Passex KRI I Gusti Ngurah Rai-332 dengan kapal China disebut Kemlu sebagai diplomasi maritim, bukan latihan tempur, setelah Taipei melayangkan kecaman.
Kementerian Luar Negeri menegaskan latihan bersama Angkatan Laut Indonesia dan China di perairan timur Taiwan tidak dirancang sebagai latihan tempur. Pemerintah menyebutnya sebagai passing exercise atau Passex, bagian dari diplomasi maritim dan hubungan pertahanan bilateral kedua negara.
Juru Bicara Kementerian Luar Negeri Yvonne Mewengkang menjelaskan interaksi antarkapal perang semacam itu lazim dilakukan angkatan laut berbagai negara ketika menjalankan pelayaran lintas kawasan.
“Passing exercise bukanlah latihan tempur,” kata Yvonne dalam taklimat media di Jakarta, Kamis, 13 Agustus 2026.
Penjelasan itu disampaikan setelah KRI I Gusti Ngurah Rai-332 menggelar Passex bersama kapal Angkatan Laut Tentara Pembebasan Rakyat China, Honghe, di perairan sebelah timur Taiwan. Kementerian Luar Negeri memandang laut bukan sekadar penghubung antarnegara, melainkan sarana membangun kerja sama dan kepercayaan.
Yvonne memastikan kegiatan tersebut tetap berada dalam koridor politik luar negeri bebas aktif yang dianut Indonesia.
TNI Angkatan Laut, sehari sebelumnya, juga menolak anggapan bahwa kegiatan bersama China merupakan latihan perang. Kepala Dinas Penerangan TNI AL Laksamana Pertama TNI Tunggul menjelaskan Passex merupakan goodwill engagement yang lazim dilakukan angkatan laut dunia sebagai bentuk naval brotherhood dan diplomasi maritim.
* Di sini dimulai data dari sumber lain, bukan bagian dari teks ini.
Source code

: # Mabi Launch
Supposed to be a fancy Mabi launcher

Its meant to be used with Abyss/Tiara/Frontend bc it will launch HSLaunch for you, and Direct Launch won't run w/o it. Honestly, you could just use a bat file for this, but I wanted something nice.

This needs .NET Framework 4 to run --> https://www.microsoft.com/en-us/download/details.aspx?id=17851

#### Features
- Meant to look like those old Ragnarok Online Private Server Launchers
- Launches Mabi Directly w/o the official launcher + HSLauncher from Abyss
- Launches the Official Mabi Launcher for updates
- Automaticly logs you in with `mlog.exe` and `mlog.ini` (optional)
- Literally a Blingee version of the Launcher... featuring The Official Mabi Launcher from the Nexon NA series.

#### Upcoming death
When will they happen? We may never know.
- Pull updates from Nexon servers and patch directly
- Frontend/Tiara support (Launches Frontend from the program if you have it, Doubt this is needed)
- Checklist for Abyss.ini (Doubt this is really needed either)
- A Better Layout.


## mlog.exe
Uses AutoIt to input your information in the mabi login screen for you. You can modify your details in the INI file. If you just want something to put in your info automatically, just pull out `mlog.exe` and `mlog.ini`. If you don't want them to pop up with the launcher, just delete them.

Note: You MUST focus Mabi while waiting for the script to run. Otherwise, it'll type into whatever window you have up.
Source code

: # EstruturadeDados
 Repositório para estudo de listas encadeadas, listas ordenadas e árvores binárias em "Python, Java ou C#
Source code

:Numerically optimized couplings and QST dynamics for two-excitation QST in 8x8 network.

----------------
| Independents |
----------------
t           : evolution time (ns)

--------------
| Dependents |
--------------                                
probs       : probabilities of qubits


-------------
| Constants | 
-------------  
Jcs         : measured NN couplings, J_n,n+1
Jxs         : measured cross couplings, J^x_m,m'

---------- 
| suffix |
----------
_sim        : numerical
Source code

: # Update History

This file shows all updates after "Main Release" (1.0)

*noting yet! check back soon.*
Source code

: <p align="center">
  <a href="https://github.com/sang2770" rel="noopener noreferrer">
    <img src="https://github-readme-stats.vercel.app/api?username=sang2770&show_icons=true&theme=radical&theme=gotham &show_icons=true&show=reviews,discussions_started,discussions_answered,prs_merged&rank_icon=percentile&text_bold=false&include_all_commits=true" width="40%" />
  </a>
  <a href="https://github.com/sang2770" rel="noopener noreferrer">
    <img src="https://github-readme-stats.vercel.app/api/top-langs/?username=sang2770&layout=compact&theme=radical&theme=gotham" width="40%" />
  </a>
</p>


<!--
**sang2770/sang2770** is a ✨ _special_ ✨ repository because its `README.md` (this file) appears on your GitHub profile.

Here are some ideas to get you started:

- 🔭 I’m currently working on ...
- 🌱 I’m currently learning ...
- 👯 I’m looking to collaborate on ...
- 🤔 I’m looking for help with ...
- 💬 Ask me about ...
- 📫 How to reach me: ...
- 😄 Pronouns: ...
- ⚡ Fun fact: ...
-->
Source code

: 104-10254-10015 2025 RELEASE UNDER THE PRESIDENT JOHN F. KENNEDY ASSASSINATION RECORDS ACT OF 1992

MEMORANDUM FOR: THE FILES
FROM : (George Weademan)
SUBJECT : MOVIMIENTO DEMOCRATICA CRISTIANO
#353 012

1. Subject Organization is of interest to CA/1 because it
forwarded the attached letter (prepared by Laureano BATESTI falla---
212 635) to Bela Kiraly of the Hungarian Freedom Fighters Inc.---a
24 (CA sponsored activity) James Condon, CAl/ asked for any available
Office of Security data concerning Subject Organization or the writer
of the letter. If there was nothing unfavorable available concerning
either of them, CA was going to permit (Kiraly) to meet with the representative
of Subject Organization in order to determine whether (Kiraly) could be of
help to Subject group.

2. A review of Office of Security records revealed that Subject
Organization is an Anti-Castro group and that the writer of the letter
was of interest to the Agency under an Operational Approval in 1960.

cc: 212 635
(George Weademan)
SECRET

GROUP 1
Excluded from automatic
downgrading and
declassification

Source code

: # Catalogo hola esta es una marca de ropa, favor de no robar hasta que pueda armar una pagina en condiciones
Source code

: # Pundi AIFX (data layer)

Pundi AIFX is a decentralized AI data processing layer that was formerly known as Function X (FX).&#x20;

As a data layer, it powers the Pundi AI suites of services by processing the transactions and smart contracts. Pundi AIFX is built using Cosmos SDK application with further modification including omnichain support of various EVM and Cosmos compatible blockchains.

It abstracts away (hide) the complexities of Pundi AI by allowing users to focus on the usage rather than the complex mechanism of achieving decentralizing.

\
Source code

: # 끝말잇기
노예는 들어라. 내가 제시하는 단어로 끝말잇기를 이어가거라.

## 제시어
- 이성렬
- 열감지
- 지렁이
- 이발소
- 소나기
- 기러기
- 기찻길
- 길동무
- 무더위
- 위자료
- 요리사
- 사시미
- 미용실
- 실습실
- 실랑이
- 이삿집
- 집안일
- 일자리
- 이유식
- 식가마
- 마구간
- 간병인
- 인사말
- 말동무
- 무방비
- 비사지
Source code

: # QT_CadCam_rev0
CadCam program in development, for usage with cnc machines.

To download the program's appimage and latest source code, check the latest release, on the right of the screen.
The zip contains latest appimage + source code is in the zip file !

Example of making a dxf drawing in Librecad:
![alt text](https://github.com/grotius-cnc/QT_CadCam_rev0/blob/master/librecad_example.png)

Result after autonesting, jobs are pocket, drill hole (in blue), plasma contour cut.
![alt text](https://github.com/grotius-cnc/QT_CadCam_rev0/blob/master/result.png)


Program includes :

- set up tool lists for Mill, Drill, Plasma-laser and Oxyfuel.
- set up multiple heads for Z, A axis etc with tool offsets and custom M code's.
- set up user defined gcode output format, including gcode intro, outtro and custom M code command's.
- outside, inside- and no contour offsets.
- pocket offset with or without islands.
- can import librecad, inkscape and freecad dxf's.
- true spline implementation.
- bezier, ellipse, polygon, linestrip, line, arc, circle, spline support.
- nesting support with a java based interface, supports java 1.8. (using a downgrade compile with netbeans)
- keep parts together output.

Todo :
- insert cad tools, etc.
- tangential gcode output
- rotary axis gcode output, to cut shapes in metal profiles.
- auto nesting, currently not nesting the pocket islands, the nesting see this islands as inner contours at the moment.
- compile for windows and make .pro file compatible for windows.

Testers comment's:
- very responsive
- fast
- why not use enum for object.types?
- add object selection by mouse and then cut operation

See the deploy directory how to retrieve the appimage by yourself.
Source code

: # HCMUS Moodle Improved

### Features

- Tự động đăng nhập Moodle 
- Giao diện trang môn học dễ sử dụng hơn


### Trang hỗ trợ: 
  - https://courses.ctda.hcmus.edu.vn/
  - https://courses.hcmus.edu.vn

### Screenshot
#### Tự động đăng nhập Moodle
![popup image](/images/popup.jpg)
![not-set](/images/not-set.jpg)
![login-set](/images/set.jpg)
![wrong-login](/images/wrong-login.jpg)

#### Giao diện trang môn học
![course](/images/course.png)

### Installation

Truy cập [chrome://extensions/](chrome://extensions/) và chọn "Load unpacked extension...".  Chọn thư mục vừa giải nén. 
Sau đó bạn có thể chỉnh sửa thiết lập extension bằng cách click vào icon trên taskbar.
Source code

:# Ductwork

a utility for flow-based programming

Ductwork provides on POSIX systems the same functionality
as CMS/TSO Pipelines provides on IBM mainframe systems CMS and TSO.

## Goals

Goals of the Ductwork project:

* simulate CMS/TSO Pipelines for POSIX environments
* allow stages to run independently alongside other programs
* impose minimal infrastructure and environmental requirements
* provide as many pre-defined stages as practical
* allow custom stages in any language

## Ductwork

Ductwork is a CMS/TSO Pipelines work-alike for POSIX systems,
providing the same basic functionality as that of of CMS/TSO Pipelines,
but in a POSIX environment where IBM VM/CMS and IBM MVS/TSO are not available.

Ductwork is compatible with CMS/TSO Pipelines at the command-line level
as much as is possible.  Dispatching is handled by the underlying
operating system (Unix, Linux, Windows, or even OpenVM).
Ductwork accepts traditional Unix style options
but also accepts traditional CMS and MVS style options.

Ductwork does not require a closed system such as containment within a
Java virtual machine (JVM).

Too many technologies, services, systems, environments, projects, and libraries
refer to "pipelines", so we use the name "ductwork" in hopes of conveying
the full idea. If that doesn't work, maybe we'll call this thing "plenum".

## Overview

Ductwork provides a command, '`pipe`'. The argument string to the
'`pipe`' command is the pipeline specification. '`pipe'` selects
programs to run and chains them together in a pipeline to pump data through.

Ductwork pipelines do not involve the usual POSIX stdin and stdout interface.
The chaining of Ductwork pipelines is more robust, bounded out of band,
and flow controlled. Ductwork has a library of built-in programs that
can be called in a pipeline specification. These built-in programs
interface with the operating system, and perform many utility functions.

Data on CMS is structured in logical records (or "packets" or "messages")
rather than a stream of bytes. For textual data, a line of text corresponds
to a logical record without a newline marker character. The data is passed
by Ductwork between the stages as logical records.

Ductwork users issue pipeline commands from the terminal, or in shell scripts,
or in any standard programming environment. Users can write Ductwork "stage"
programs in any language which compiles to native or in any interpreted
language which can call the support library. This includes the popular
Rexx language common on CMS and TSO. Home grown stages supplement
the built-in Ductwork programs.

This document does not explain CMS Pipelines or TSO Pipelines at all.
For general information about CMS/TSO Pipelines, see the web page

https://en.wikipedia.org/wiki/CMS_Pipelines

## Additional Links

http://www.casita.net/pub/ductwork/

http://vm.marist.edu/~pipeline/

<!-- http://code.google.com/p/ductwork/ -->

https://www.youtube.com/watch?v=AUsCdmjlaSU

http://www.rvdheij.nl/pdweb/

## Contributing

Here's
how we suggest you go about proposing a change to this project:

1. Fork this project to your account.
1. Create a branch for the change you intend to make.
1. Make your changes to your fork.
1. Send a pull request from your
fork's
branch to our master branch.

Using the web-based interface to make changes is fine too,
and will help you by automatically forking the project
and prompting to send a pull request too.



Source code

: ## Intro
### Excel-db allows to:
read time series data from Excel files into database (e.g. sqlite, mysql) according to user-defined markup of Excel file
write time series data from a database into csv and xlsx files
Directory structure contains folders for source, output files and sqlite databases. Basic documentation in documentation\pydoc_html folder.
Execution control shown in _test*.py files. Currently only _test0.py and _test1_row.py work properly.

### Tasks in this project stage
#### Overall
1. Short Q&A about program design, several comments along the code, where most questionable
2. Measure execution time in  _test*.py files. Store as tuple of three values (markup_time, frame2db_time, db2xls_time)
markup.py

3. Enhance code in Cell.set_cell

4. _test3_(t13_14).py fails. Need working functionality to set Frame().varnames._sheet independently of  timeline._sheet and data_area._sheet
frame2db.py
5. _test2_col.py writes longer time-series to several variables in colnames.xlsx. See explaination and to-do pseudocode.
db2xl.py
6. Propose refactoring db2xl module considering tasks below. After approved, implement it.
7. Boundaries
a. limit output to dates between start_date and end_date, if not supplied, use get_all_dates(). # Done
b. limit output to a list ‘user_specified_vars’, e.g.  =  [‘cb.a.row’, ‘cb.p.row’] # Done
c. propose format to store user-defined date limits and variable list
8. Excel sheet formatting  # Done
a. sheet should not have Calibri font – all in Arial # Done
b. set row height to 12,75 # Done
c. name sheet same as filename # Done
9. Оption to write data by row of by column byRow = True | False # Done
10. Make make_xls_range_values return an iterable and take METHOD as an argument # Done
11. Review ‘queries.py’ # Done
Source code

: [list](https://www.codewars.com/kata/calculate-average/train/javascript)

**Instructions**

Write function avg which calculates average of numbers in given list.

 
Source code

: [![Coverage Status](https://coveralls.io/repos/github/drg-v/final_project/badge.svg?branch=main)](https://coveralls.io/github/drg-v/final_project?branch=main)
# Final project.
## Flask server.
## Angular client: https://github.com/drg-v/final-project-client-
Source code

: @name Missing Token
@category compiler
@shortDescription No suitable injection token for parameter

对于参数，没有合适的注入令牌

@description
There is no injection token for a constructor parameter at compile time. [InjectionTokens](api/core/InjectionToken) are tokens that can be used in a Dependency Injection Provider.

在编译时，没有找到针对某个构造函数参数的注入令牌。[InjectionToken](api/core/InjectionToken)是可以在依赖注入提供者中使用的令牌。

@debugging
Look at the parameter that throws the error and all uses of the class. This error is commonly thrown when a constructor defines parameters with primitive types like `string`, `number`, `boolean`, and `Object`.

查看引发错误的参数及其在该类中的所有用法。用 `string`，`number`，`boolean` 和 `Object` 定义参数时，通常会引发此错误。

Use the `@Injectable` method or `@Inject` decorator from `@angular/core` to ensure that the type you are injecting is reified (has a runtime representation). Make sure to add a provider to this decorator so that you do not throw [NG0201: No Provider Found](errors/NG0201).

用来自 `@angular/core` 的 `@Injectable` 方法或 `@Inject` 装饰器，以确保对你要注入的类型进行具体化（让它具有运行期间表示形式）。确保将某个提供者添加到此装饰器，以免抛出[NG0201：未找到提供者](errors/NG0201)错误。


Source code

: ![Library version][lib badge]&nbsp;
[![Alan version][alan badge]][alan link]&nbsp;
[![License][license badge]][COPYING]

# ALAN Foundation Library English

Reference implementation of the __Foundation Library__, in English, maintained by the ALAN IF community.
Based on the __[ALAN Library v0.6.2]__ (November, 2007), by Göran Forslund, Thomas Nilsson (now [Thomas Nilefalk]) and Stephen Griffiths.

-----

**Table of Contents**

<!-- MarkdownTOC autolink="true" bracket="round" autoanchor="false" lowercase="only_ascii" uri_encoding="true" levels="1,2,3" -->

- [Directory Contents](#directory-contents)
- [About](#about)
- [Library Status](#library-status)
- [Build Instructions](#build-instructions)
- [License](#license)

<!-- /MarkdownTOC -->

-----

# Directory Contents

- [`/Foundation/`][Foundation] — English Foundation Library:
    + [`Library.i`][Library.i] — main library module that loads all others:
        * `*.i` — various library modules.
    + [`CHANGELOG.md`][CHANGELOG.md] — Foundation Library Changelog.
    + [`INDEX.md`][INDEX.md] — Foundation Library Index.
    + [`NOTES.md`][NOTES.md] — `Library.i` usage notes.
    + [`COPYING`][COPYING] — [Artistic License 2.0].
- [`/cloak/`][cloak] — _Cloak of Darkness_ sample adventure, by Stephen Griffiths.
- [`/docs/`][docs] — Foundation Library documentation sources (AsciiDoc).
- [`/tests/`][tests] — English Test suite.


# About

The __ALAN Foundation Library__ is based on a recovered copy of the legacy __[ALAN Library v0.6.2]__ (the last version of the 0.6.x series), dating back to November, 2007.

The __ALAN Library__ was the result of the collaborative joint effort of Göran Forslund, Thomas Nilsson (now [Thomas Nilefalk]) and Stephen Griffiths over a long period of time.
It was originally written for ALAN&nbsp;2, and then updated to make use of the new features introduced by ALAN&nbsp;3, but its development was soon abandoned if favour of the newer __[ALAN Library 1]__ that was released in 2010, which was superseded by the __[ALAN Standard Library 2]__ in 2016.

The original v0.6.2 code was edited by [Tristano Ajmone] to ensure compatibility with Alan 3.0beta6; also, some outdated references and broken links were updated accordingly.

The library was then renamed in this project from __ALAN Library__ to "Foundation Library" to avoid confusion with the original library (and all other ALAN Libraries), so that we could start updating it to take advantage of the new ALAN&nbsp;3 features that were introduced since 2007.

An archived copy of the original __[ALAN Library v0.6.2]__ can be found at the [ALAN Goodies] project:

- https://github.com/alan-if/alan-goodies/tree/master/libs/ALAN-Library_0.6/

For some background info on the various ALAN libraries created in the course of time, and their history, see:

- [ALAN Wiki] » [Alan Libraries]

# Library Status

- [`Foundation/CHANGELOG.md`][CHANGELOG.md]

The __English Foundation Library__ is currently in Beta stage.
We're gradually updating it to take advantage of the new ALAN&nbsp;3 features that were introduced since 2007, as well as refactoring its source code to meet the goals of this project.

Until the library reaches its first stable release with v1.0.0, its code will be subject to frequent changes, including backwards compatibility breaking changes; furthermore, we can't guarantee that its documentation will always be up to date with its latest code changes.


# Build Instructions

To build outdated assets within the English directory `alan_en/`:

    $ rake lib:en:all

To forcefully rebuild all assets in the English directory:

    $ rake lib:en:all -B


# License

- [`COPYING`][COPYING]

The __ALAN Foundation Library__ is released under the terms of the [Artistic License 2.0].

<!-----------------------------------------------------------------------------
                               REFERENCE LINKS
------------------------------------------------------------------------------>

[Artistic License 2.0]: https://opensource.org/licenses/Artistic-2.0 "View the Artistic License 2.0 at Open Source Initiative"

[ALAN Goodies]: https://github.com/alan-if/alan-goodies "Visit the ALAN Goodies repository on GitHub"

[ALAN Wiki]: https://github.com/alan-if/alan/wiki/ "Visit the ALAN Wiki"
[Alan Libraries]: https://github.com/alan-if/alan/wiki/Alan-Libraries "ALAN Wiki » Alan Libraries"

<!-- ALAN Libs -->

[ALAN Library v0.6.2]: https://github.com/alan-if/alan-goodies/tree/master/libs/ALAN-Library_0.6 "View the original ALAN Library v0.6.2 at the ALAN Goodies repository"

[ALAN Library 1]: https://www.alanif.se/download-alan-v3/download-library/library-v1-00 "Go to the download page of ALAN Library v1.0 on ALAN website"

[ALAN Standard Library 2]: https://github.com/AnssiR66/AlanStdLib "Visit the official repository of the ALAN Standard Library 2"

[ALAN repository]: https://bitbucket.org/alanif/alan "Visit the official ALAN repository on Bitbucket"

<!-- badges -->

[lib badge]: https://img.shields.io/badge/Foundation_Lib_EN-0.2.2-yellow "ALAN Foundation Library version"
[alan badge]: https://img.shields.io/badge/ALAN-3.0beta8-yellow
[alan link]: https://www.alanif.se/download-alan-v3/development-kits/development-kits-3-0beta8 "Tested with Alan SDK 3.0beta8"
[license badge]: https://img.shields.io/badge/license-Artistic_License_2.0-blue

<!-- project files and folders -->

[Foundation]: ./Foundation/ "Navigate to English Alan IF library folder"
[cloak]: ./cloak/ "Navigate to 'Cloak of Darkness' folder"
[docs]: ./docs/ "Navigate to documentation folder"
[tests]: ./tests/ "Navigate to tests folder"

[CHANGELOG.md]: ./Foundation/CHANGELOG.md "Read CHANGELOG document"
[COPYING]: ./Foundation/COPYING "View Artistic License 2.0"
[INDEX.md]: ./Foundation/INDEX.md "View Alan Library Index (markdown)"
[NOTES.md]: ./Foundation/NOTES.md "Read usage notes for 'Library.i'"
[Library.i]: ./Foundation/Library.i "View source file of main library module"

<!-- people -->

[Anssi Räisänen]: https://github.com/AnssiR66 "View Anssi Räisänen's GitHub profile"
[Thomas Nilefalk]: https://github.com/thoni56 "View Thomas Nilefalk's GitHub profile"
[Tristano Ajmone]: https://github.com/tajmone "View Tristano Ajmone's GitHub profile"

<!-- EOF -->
KRI I Gusti Ngurah Rai-332 saat itu tengah menempuh perjalanan pulang ke Indonesia setelah menuntaskan latihan bersama Angkatan Laut Rusia di Vladivostok. TNI AL menyatakan kapal perang Indonesia dapat menggelar Passex dengan angkatan laut negara mana pun yang dilintasi selama pelayaran pulang, dan kegiatan ini berbeda dari latihan yang dirancang untuk meningkatkan kemampuan war fighting.
Kementerian Luar Negeri menambahkan bahwa Passex dengan China berlangsung sangat terbatas. Namun keterangan resmi China justru menunjukkan sejumlah manuver yang cukup lengkap dilakukan kedua kapal selama berada di laut.